ELAC Health Center holds anger management sessions


Anger management group therapy sessions are being held every Thursday from 4:30 p.m. to 5:30 p.m. in the health center until Nov. 1.

All students who have paid ELAC’s health fees, are invited to take part in the workshop.

The program is designed to help students manage anger, stop engaging in violence or the threat of violence, and develop control over their thoughts and actions, while receiving support and feedback from their peers.

Qualified students can call the health center to make an appointment or walk in on a first come first serve basis.

Once a 10-person limit is reached, no one else will be allowed to enter the meeting. A participant can come one time or join every class throughout the duration of the program.

Sessions are led by licensed clinical social worker and Los Angeles Community College psychotherapist Joselyn Geaga-Rosenthal, who began the program almost eight years ago.

“Anger is part of life, but people confuse anger with aggression,” Geaga-Rosenthal said. “Anger is an emotion that can become irritation or annoyance. Behavior is different. Aggression, violence or even verbal threats are behaviors that we can control.”

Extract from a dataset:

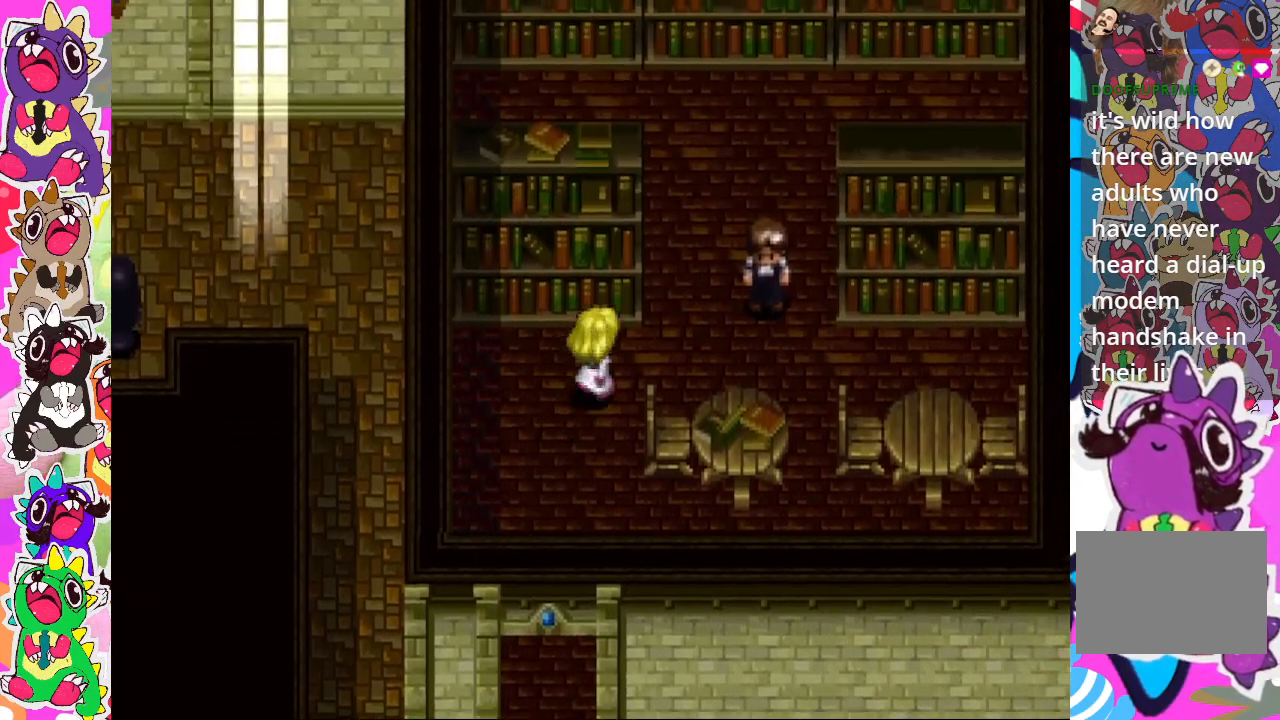
{"buttons": ["DPAD_UP", "DPAD_RIGHT"], "left_stick": "center", "right_stick": "center", "events": [[317, "DPAD_UP", "up"], [483, "DPAD_UP", "down"]]}
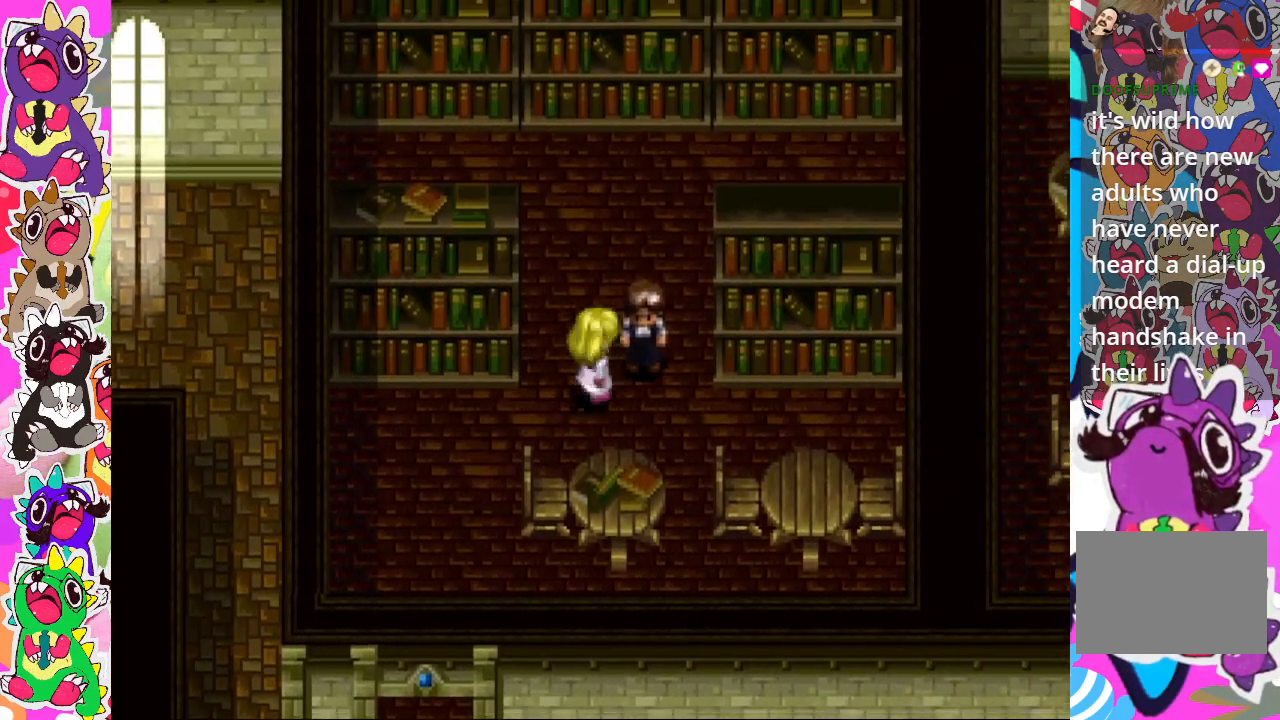
{"buttons": ["CROSS", "DPAD_RIGHT"], "left_stick": "center", "right_stick": "center", "events": [[17, "DPAD_RIGHT", "up"], [100, "DPAD_RIGHT", "down"], [117, "CROSS", "down"], [133, "DPAD_UP", "up"], [267, "CROSS", "up"], [283, "DPAD_RIGHT", "up"], [333, "DPAD_RIGHT", "down"], [500, "CROSS", "down"]]}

Over a decade ago. Geaga-Rosenthal said that she was approached to start the anger management group by ELAC’s retired physical education professor, Marilyn Ladd.

“You can’t control emotions. We have emotions because we are human beings. You can’t judge your emotions, but you can judge your behaviors,” Geaga-Rosenthal said. “You can also control your thoughts, because thoughts and hostile attitudes can reinforce aggressive behavior. The course is centered around learning assertiveness and how to address the issue that’s making you upset, in a respectful and effective way.”

Ladd is the creator of the Sexual Assault Awareness Violence Education team (S.A.A.V.E.), formerly known as The Violence Intervention Team, an on campus organization dedicated to shedding a light on domestic violence and those affected by it.

Ladd saw the connection between violence and anger management and thought that Geaga-Rosenthal would be the perfect person to help students address their anger issues.

“She said why don’t you run a workshop on anger management, and I said ‘okay’,” Geaga-Rosenthal said.

The anger management group therapy sessions coincide with the recognition of Domestic Violence Awareness Month, which is observed during October.